== VORLIEGENDE DATENSÄTZE

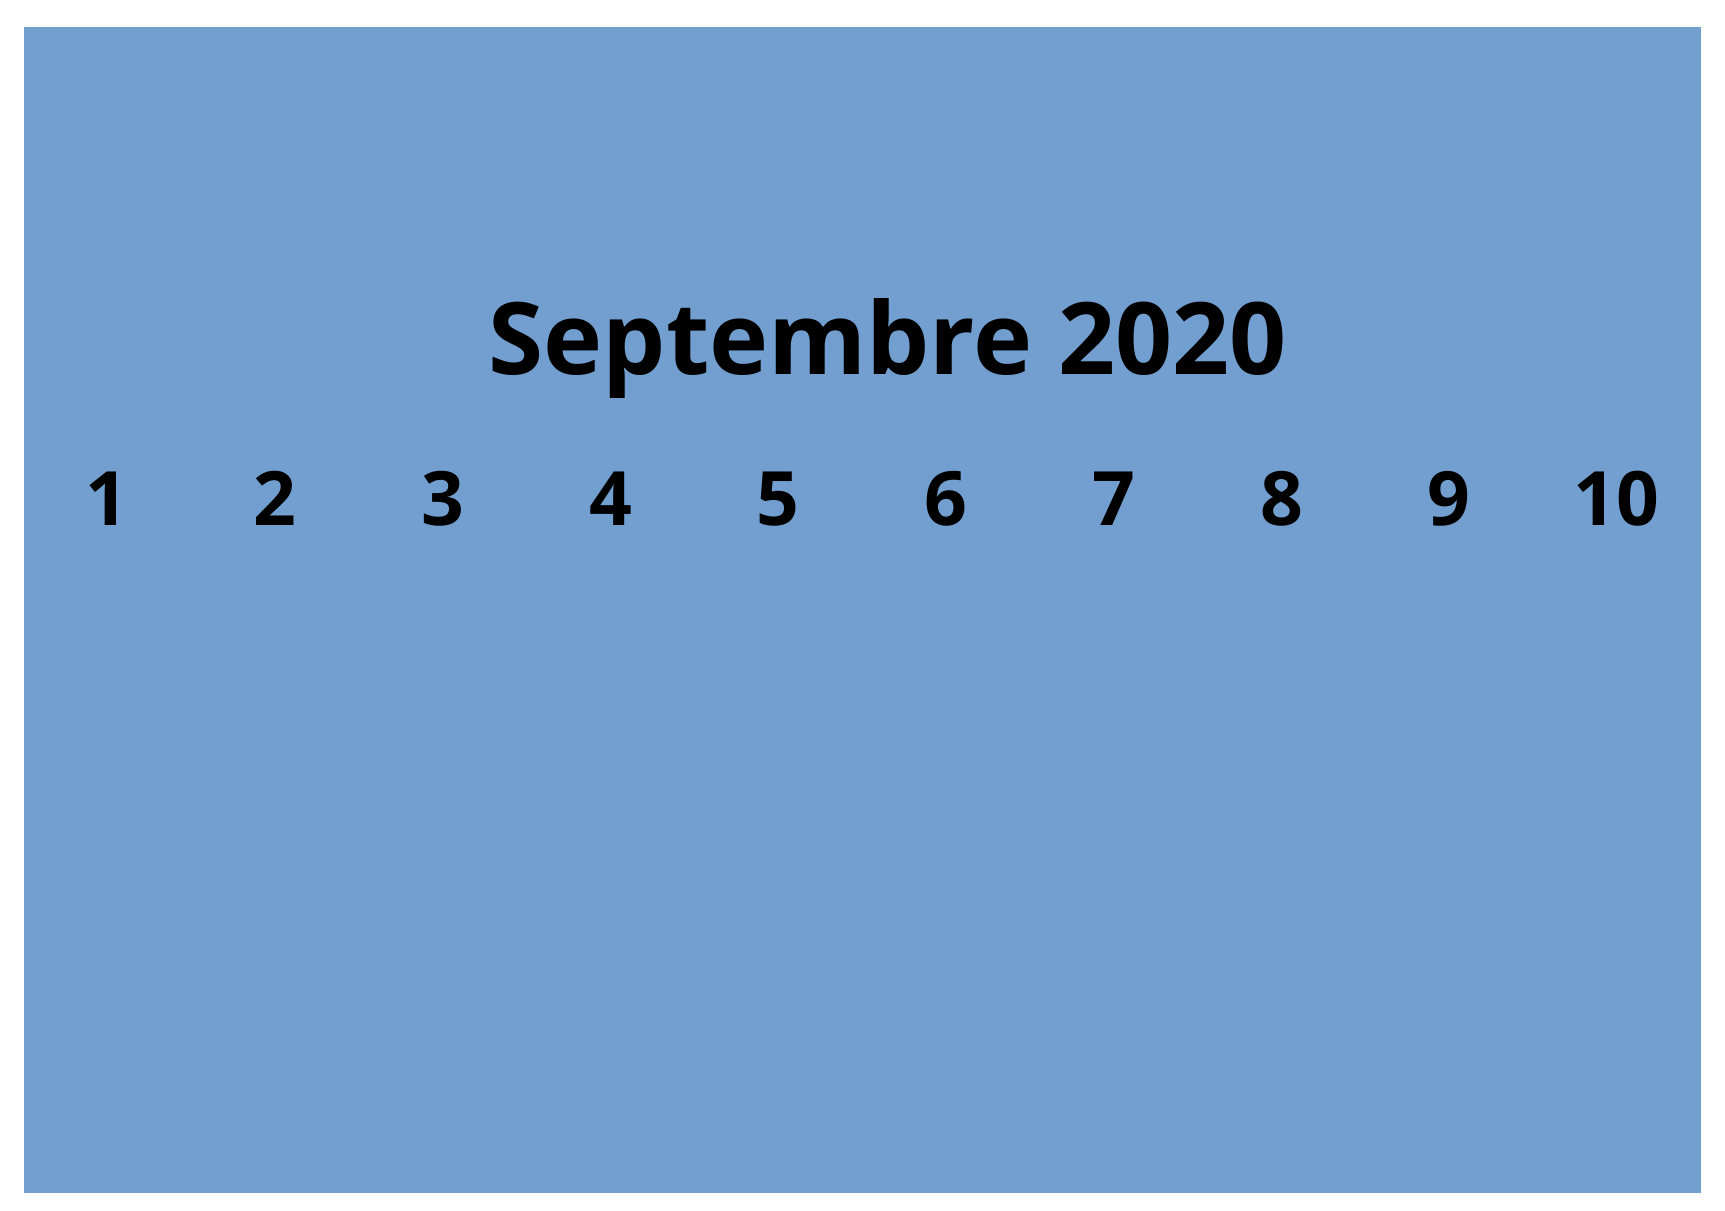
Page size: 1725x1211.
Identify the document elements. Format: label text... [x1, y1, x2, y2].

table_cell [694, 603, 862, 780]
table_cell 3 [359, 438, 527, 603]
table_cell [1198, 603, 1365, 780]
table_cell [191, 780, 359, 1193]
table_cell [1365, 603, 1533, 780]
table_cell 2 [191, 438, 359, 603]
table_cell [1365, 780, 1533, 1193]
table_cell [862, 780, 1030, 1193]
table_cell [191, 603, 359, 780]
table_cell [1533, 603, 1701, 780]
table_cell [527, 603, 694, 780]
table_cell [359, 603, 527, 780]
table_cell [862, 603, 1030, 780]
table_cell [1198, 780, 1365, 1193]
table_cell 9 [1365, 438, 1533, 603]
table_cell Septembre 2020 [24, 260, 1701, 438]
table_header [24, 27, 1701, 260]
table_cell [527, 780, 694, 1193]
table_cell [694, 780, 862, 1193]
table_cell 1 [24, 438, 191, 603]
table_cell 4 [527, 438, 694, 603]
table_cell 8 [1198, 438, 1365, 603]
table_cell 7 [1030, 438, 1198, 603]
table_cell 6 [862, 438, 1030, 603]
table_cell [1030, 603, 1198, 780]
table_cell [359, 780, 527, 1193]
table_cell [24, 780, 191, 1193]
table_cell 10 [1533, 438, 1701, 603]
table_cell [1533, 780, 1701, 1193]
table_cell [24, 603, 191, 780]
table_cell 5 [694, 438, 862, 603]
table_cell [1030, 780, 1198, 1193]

====

Formatieren Sie alle Zeilen der obigen Datensätze als JSON-Liste von Zeichenketten mit einem Eintrag pro Zeile. Lassen Sie dabei Leerzeilen und die Bilder weg.

**LÖSUNG DER AUFGABE**:
[
  "Page size: 1725x1211.",
  "Identify the document elements. Format: label text... [x1, y1, x2, y2].",
  "table_cell [694, 603, 862, 780]",
  "table_cell 3 [359, 438, 527, 603]",
  "table_cell [1198, 603, 1365, 780]",
  "table_cell [191, 780, 359, 1193]",
  "table_cell [1365, 603, 1533, 780]",
  "table_cell 2 [191, 438, 359, 603]",
  "table_cell [1365, 780, 1533, 1193]",
  "table_cell [862, 780, 1030, 1193]",
  "table_cell [191, 603, 359, 780]",
  "table_cell [1533, 603, 1701, 780]",
  "table_cell [527, 603, 694, 780]",
  "table_cell [359, 603, 527, 780]",
  "table_cell [862, 603, 1030, 780]",
  "table_cell [1198, 780, 1365, 1193]",
  "table_cell 9 [1365, 438, 1533, 603]",
  "table_cell Septembre 2020 [24, 260, 1701, 438]",
  "table_header [24, 27, 1701, 260]",
  "table_cell [527, 780, 694, 1193]",
  "table_cell [694, 780, 862, 1193]",
  "table_cell 1 [24, 438, 191, 603]",
  "table_cell 4 [527, 438, 694, 603]",
  "table_cell 8 [1198, 438, 1365, 603]",
  "table_cell 7 [1030, 438, 1198, 603]",
  "table_cell 6 [862, 438, 1030, 603]",
  "table_cell [1030, 603, 1198, 780]",
  "table_cell [359, 780, 527, 1193]",
  "table_cell [24, 780, 191, 1193]",
  "table_cell 10 [1533, 438, 1701, 603]",
  "table_cell [1533, 780, 1701, 1193]",
  "table_cell [24, 603, 191, 780]",
  "table_cell 5 [694, 438, 862, 603]",
  "table_cell [1030, 780, 1198, 1193]"
]